Problem details :: All that is wanted is a word-for-word retyping of the lines from the one containing "see example for better understanding" through the end of the material below.

Source data ::
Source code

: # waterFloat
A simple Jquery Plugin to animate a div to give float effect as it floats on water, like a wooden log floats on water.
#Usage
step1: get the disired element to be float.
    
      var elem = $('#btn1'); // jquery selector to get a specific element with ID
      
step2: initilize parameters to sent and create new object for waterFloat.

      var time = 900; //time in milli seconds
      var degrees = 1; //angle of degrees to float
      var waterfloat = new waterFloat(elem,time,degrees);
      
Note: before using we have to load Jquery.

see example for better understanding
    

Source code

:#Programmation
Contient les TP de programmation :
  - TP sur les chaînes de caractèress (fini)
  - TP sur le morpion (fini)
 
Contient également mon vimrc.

Result ::
see example for better understanding
    

Source code

:#Programmation
Contient les TP de programmation :
  - TP sur les chaînes de caractèress (fini)
  - TP sur le morpion (fini)
 
Contient également mon vimrc.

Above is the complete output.